Serotonin is a chemical which is partly responsible for managing mood. It is a chemical which can make us feel happy – in fact, it is sometimes called the ‘happy chemical’. The 5-HT1A receptor is a type of serotonin receptor which can send serotonin messages to the brain. Research shows that CBD can enhance the transmission of serotonin to the brain and have anxiety-reducing – or anxiolytic effects. [3]


There is research which shows that people who suffer from anxiety have a smaller hippocampus, and by being able to help regenerate the brain cells in the hippocampus, we can start to help people who suffer from anxiety. There is research that shows that CBD can help brain cells to regenerate and therefore help to deal with anxiety – which is closely linked to stress. [4]
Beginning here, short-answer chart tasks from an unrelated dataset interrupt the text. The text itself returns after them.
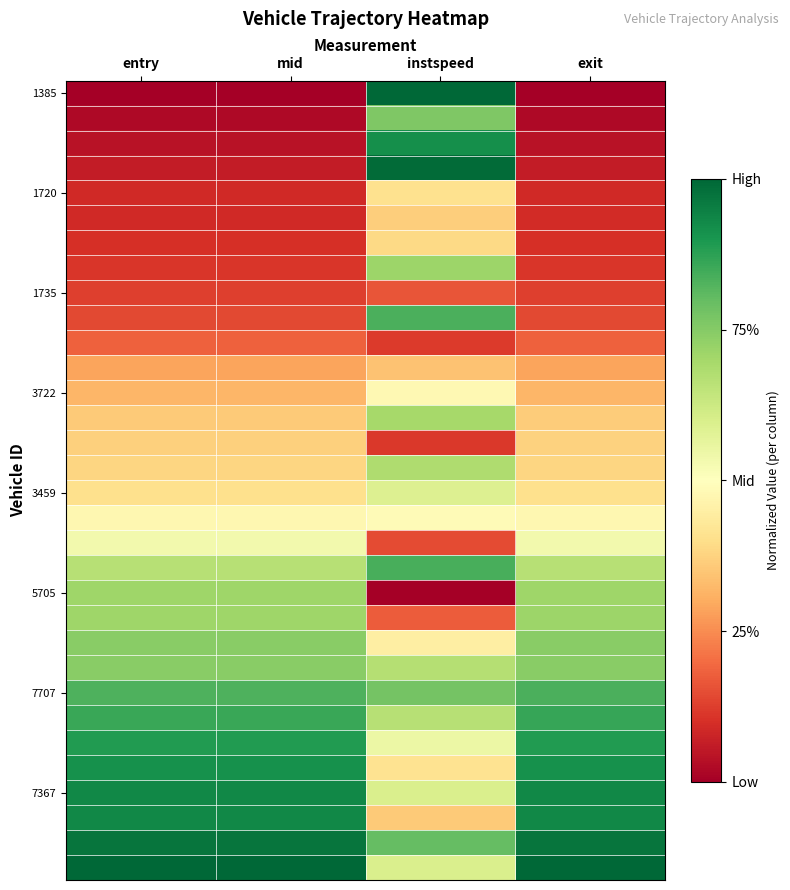

Which series changed the most between mid and instspeed?

1385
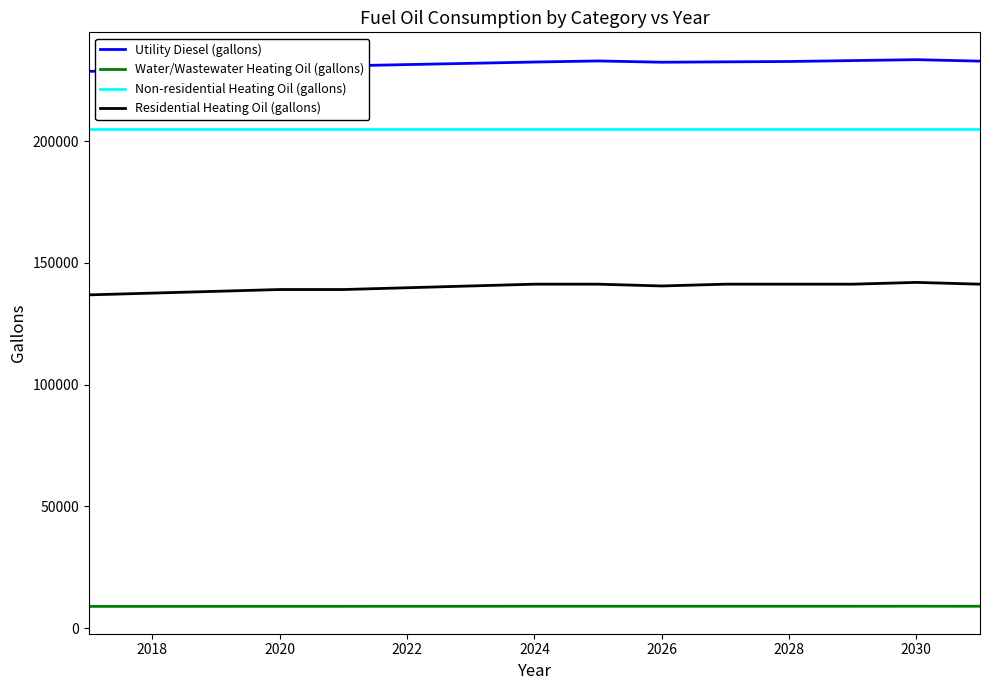

Which series has the largest total across all categories?

Utility Diesel (gallons)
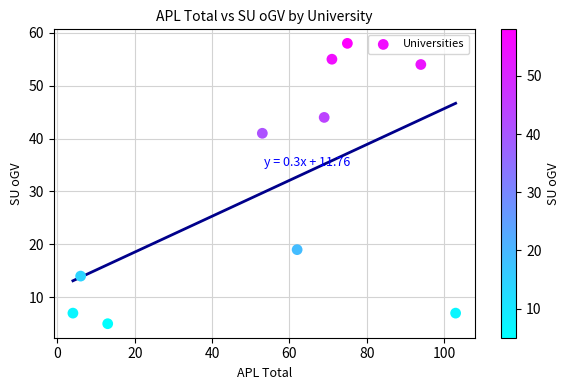

What is the range of X values (max minus min)?

99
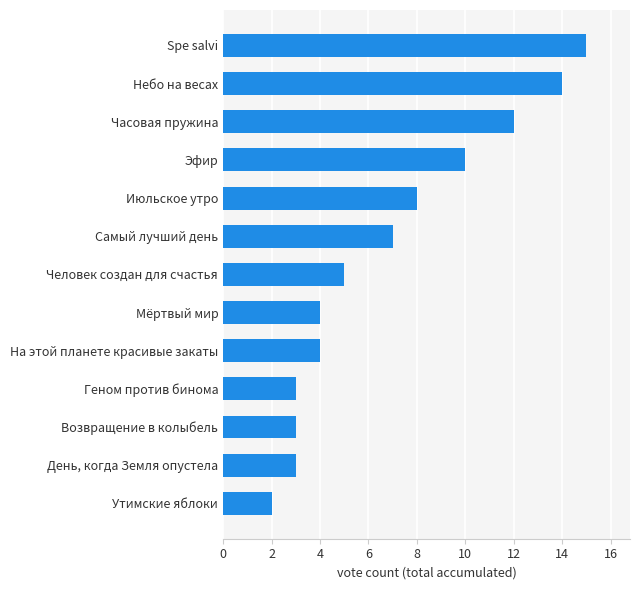

What is the sum of the values at Эфир and Часовая пружина?

22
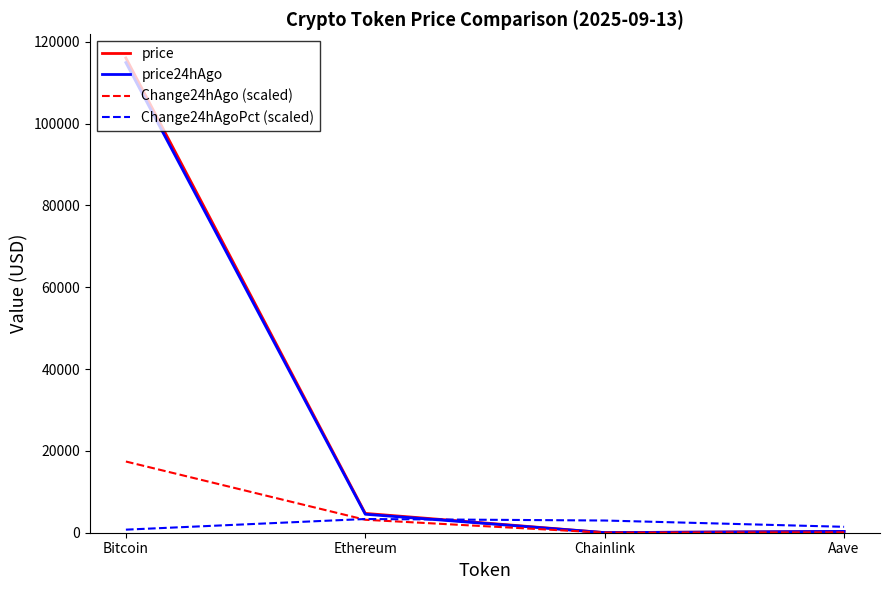

At which label is Change24hAgo (scaled) closest to 8709?

Ethereum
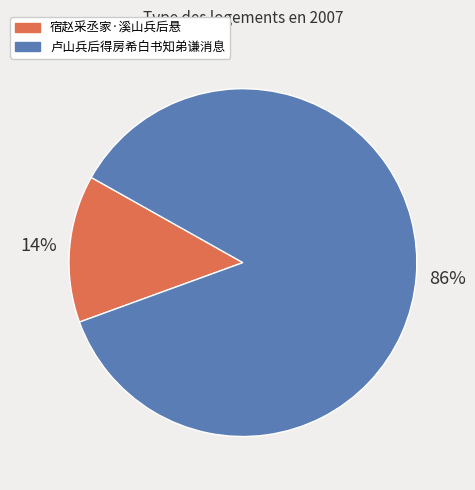

What percentage is the 卢山兵后得房希白书知弟谦消息 slice, to the nearest percent?

86%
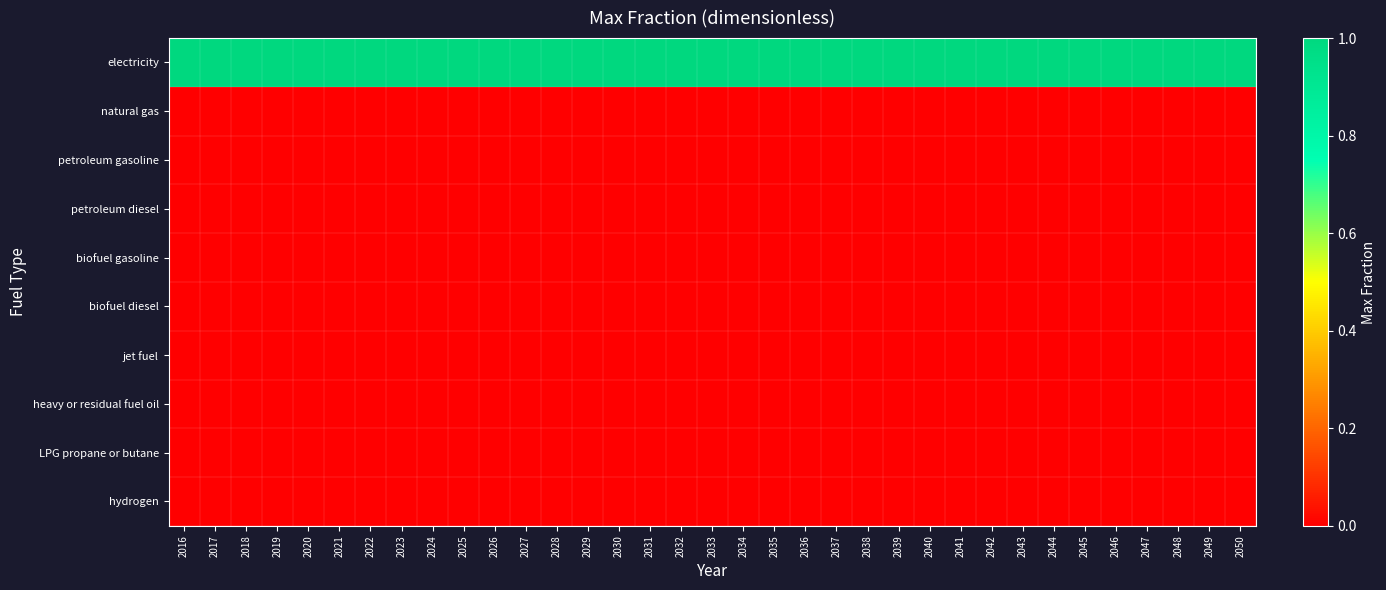

Reading left to right, what are all the values shown in this chart?

electricity: 2016=1	2017=1	2018=1	2019=1	2020=1	2021=1	2022=1	2023=1	2024=1	2025=1	2026=1	2027=1	2028=1	2029=1	2030=1	2031=1	2032=1	2033=1	2034=1	2035=1	2036=1	2037=1	2038=1	2039=1	2040=1	2041=1	2042=1	2043=1	2044=1	2045=1	2046=1	2047=1	2048=1	2049=1	2050=1
natural gas: 2016=0	2017=0	2018=0	2019=0	2020=0	2021=0	2022=0	2023=0	2024=0	2025=0	2026=0	2027=0	2028=0	2029=0	2030=0	2031=0	2032=0	2033=0	2034=0	2035=0	2036=0	2037=0	2038=0	2039=0	2040=0	2041=0	2042=0	2043=0	2044=0	2045=0	2046=0	2047=0	2048=0	2049=0	2050=0
petroleum gasoline: 2016=0	2017=0	2018=0	2019=0	2020=0	2021=0	2022=0	2023=0	2024=0	2025=0	2026=0	2027=0	2028=0	2029=0	2030=0	2031=0	2032=0	2033=0	2034=0	2035=0	2036=0	2037=0	2038=0	2039=0	2040=0	2041=0	2042=0	2043=0	2044=0	2045=0	2046=0	2047=0	2048=0	2049=0	2050=0
petroleum diesel: 2016=0	2017=0	2018=0	2019=0	2020=0	2021=0	2022=0	2023=0	2024=0	2025=0	2026=0	2027=0	2028=0	2029=0	2030=0	2031=0	2032=0	2033=0	2034=0	2035=0	2036=0	2037=0	2038=0	2039=0	2040=0	2041=0	2042=0	2043=0	2044=0	2045=0	2046=0	2047=0	2048=0	2049=0	2050=0
biofuel gasoline: 2016=0	2017=0	2018=0	2019=0	2020=0	2021=0	2022=0	2023=0	2024=0	2025=0	2026=0	2027=0	2028=0	2029=0	2030=0	2031=0	2032=0	2033=0	2034=0	2035=0	2036=0	2037=0	2038=0	2039=0	2040=0	2041=0	2042=0	2043=0	2044=0	2045=0	2046=0	2047=0	2048=0	2049=0	2050=0
biofuel diesel: 2016=0	2017=0	2018=0	2019=0	2020=0	2021=0	2022=0	2023=0	2024=0	2025=0	2026=0	2027=0	2028=0	2029=0	2030=0	2031=0	2032=0	2033=0	2034=0	2035=0	2036=0	2037=0	2038=0	2039=0	2040=0	2041=0	2042=0	2043=0	2044=0	2045=0	2046=0	2047=0	2048=0	2049=0	2050=0
jet fuel: 2016=0	2017=0	2018=0	2019=0	2020=0	2021=0	2022=0	2023=0	2024=0	2025=0	2026=0	2027=0	2028=0	2029=0	2030=0	2031=0	2032=0	2033=0	2034=0	2035=0	2036=0	2037=0	2038=0	2039=0	2040=0	2041=0	2042=0	2043=0	2044=0	2045=0	2046=0	2047=0	2048=0	2049=0	2050=0
heavy or residual fuel oil: 2016=0	2017=0	2018=0	2019=0	2020=0	2021=0	2022=0	2023=0	2024=0	2025=0	2026=0	2027=0	2028=0	2029=0	2030=0	2031=0	2032=0	2033=0	2034=0	2035=0	2036=0	2037=0	2038=0	2039=0	2040=0	2041=0	2042=0	2043=0	2044=0	2045=0	2046=0	2047=0	2048=0	2049=0	2050=0
LPG propane or butane: 2016=0	2017=0	2018=0	2019=0	2020=0	2021=0	2022=0	2023=0	2024=0	2025=0	2026=0	2027=0	2028=0	2029=0	2030=0	2031=0	2032=0	2033=0	2034=0	2035=0	2036=0	2037=0	2038=0	2039=0	2040=0	2041=0	2042=0	2043=0	2044=0	2045=0	2046=0	2047=0	2048=0	2049=0	2050=0
hydrogen: 2016=0	2017=0	2018=0	2019=0	2020=0	2021=0	2022=0	2023=0	2024=0	2025=0	2026=0	2027=0	2028=0	2029=0	2030=0	2031=0	2032=0	2033=0	2034=0	2035=0	2036=0	2037=0	2038=0	2039=0	2040=0	2041=0	2042=0	2043=0	2044=0	2045=0	2046=0	2047=0	2048=0	2049=0	2050=0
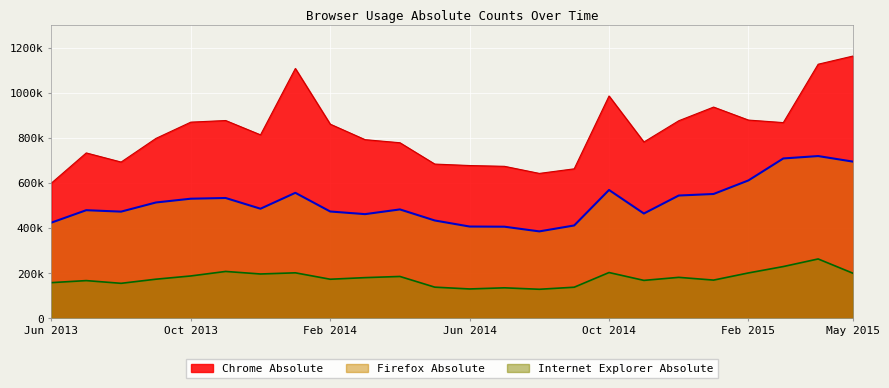

The value of Internet Explorer Absolute at Oct 2014 is 203455. True or false?

True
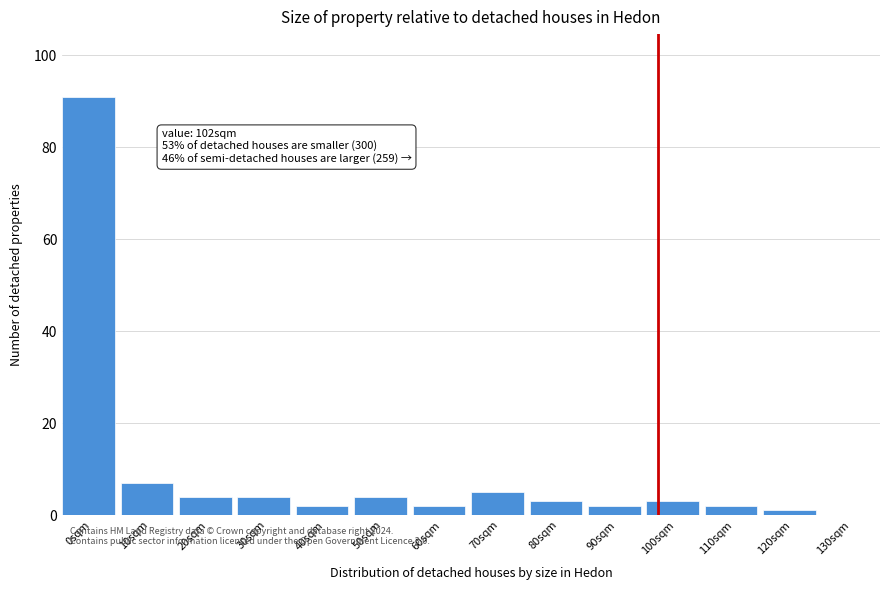

Reading left to right, transcribe all the data shown in this chart.

0sqm=91	10sqm=7	20sqm=4	30sqm=4	40sqm=2	50sqm=4	60sqm=2	70sqm=5	80sqm=3	90sqm=2	100sqm=3	110sqm=2	120sqm=1	130sqm=0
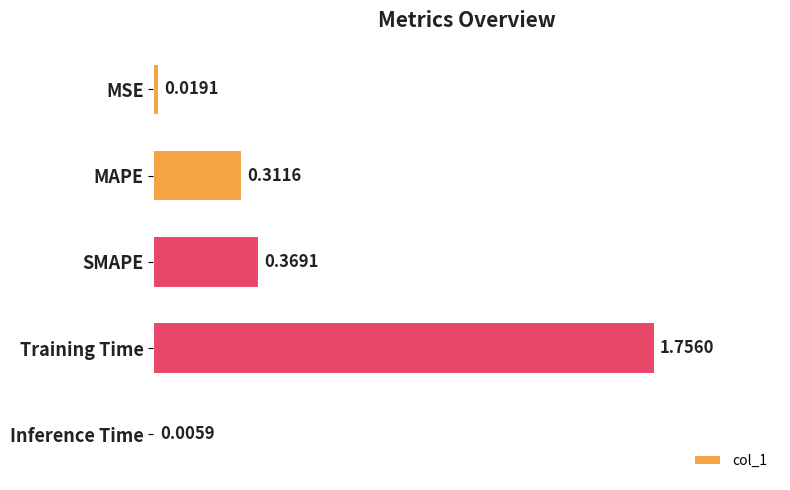

Between Inference Time and MAPE, which is larger?

MAPE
CBD is completely natural, safe to use, non-intoxicating and non-addictive. However, if you are thinking about taking it for the first time it is very important that you first speak to your doctor. This is because CBD can affect the enzymes which break down medication and change the effect of some medication.

There are no long term side effects of CBD, which is also beneficial to our overall health. There are many conditions relates to stress as well as symptoms such as headaches which can result in the taking of medications which are not good to be used in the long term. Whether it is opioid, NSAIDs, antidepressants or other medication, the long term use can be dangerous, making the need to be able to deal better with stress even more important.

Aside from dealing with the symptoms of stress, the fact that your body is going through a stressful situation is not good for it. It is therefore important that each person finds their best way to deal with it, whether it is through exercise, dancing or DIY – or trying CBD.